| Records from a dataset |
______

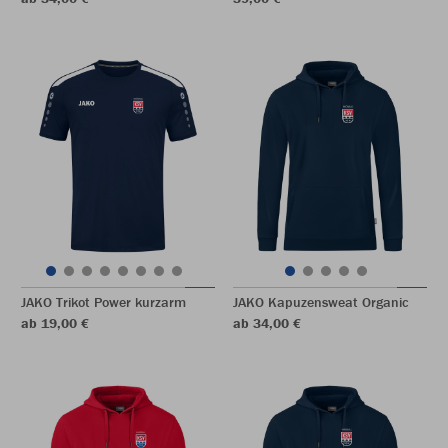
JAKO Trikot Power kurzarm
JAKO Kapuzensweat Organic
ab 19,00 €
ab 34,00 €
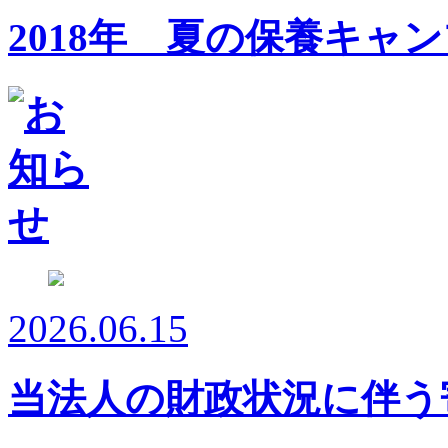
2018年 夏の保養キャ
2026.06.15
当法人の財政状況に伴う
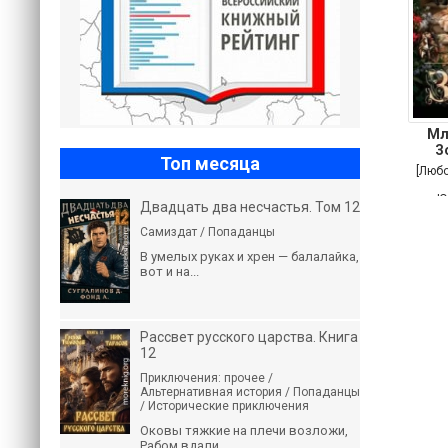
Мл
З
Топ месяца
[Люб
Ю
Двадцать два несчастья. Том 12
Самиздат / Попаданцы
В умелых руках и хрен — балалайка,
вот и на...
Рассвет русского царства. Книга
12
Приключения: прочее /
Альтернативная история / Попаданцы
/ Исторические приключения
Оковы тяжкие на плечи возложи,
Рабом вдали...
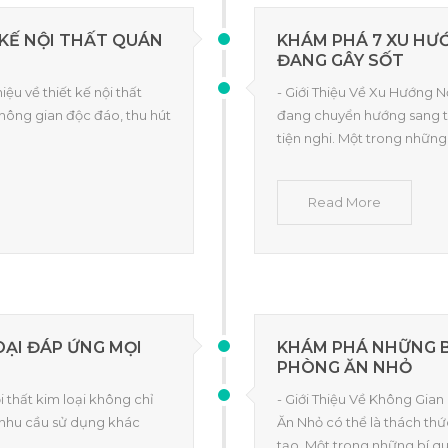
 KẾ NỘI THẤT QUÁN
KHÁM PHÁ 7 XU HƯ
ĐANG GÂY SỐT
iệu về thiết kế nội thất
- Giới Thiệu Về Xu Hướng 
hông gian độc đáo, thu hút
đang chuyển hướng sang thi
tiện nghi. Một trong những
Read More
OẠI ĐÁP ỨNG MỌI
KHÁM PHÁ NHỮNG B
PHÒNG ĂN NHỎ
ội thất kim loại không chỉ
- Giới Thiệu Về Không Gia
 nhu cầu sử dụng khác
Ăn Nhỏ có thể là thách thứ
tạo. Một trong những bí qu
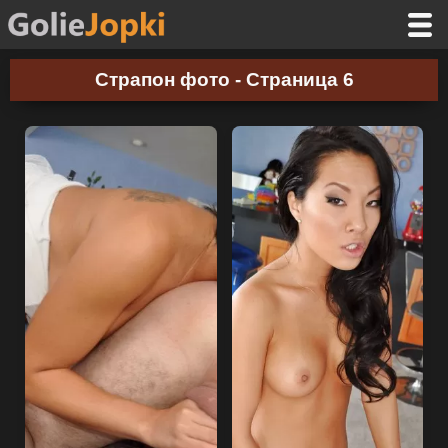
Страпон фото - Страница 6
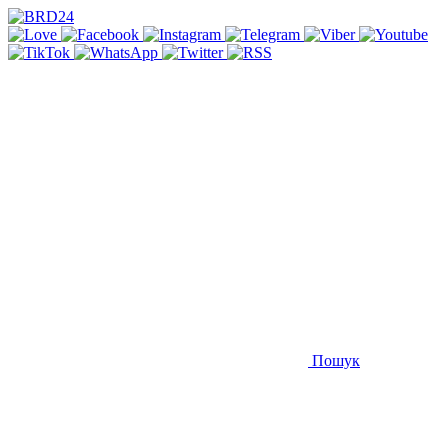
Пошук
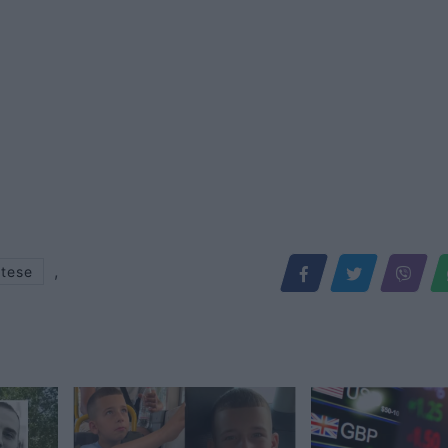
,
etese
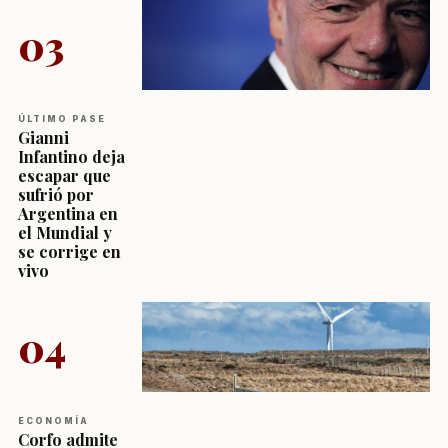
03
ÚLTIMO PASE
Gianni
Infantino deja
escapar que
sufrió por
Argentina en
el Mundial y
se corrige en
vivo
04
ECONOMÍA
Corfo admite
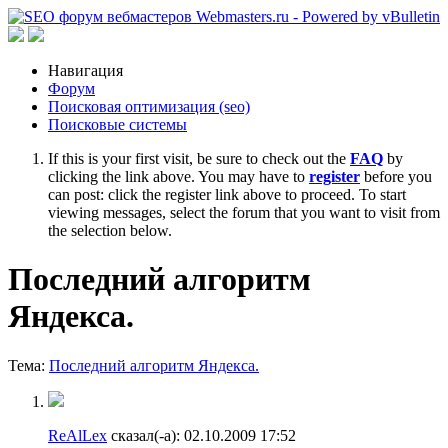
Навигация
Форум
Поисковая оптимизация (seo)
Поисковые системы
If this is your first visit, be sure to check out the
FAQ
by
clicking the link above. You may have to
register
before you
can post: click the register link above to proceed. To start
viewing messages, select the forum that you want to visit from
the selection below.
Последний алгоритм
Яндекса.
Тема:
Последний алгоритм Яндекса.
ReAlLex
сказал(-а):
02.10.2009
17:52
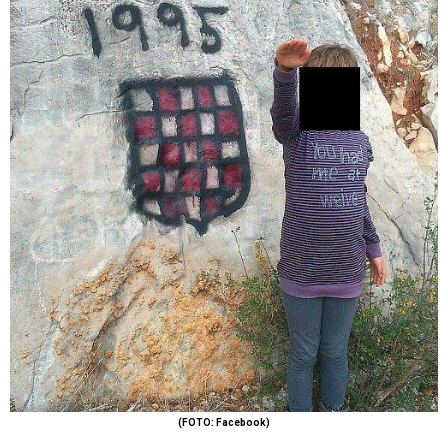
(FOTO: Facebook)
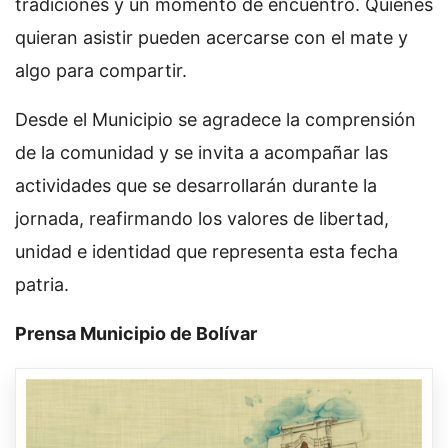
tradiciones y un momento de encuentro. Quienes
quieran asistir pueden acercarse con el mate y
algo para compartir.
Desde el Municipio se agradece la comprensión
de la comunidad y se invita a acompañar las
actividades que se desarrollarán durante la
jornada, reafirmando los valores de libertad,
unidad e identidad que representa esta fecha
patria.
Prensa Municipio de Bolívar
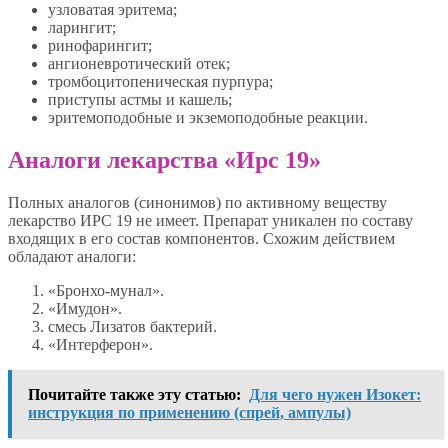
узловатая эритема;
ларингит;
ринофарингит;
ангионевротический отек;
тромбоцитопеническая пурпура;
приступы астмы и кашель;
эритемоподобные и экземоподобные реакции.
Аналоги лекарства «Ирс 19»
Полных аналогов (синонимов) по активному веществу
лекарство ИРС 19 не имеет. Препарат уникален по составу
входящих в его состав компонентов. Схожим действием
обладают аналоги:
«Бронхо-мунал».
«Имудон».
смесь Лизатов бактерий.
«Интерферон».
Почитайте также эту статью:
Для чего нужен Изокет:
инструкция по применению (спрей, ампулы)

______

| Description of the task |
What you give back should match the entries above exactly, except that pictures are dropped.

| Completed task |
JAKO Trikot Power kurzarm
JAKO Kapuzensweat Organic
ab 19,00 €
ab 34,00 €
2018年 夏の保養キャ
2026.06.15
当法人の財政状況に伴う
Мл
З
Топ месяца
[Люб
Ю
Двадцать два несчастья. Том 12
Самиздат / Попаданцы
В умелых руках и хрен — балалайка,
вот и на...
Рассвет русского царства. Книга
12
Приключения: прочее /
Альтернативная история / Попаданцы
/ Исторические приключения
Оковы тяжкие на плечи возложи,
Рабом вдали...
 KẾ NỘI THẤT QUÁN
KHÁM PHÁ 7 XU HƯ
ĐANG GÂY SỐT
iệu về thiết kế nội thất
- Giới Thiệu Về Xu Hướng 
hông gian độc đáo, thu hút
đang chuyển hướng sang thi
tiện nghi. Một trong những
Read More
OẠI ĐÁP ỨNG MỌI
KHÁM PHÁ NHỮNG B
PHÒNG ĂN NHỎ
ội thất kim loại không chỉ
- Giới Thiệu Về Không Gia
 nhu cầu sử dụng khác
Ăn Nhỏ có thể là thách thứ
tạo. Một trong những bí qu
Страпон фото - Страница 6
Пошук
,
etese
03
ÚLTIMO PASE
Gianni
Infantino deja
escapar que
sufrió por
Argentina en
el Mundial y
se corrige en
vivo
04
ECONOMÍA
Corfo admite
Навигация
Форум
Поисковая оптимизация (seo)
Поисковые системы
If this is your first visit, be sure to check out the
FAQ
by
clicking the link above. You may have to
register
before you
can post: click the register link above to proceed. To start
viewing messages, select the forum that you want to visit from
the selection below.
Последний алгоритм
Яндекса.
Тема:
Последний алгоритм Яндекса.
ReAlLex
сказал(-а):
02.10.2009
17:52
(FOTO: Facebook)
tradiciones y un momento de encuentro. Quienes
quieran asistir pueden acercarse con el mate y
algo para compartir.
Desde el Municipio se agradece la comprensión
de la comunidad y se invita a acompañar las
actividades que se desarrollarán durante la
jornada, reafirmando los valores de libertad,
unidad e identidad que representa esta fecha
patria.
Prensa Municipio de Bolívar
узловатая эритема;
ларингит;
ринофарингит;
ангионевротический отек;
тромбоцитопеническая пурпура;
приступы астмы и кашель;
эритемоподобные и экземоподобные реакции.
Аналоги лекарства «Ирс 19»
Полных аналогов (синонимов) по активному веществу
лекарство ИРС 19 не имеет. Препарат уникален по составу
входящих в его состав компонентов. Схожим действием
обладают аналоги:
«Бронхо-мунал».
«Имудон».
смесь Лизатов бактерий.
«Интерферон».
Почитайте также эту статью:
Для чего нужен Изокет:
инструкция по применению (спрей, ампулы)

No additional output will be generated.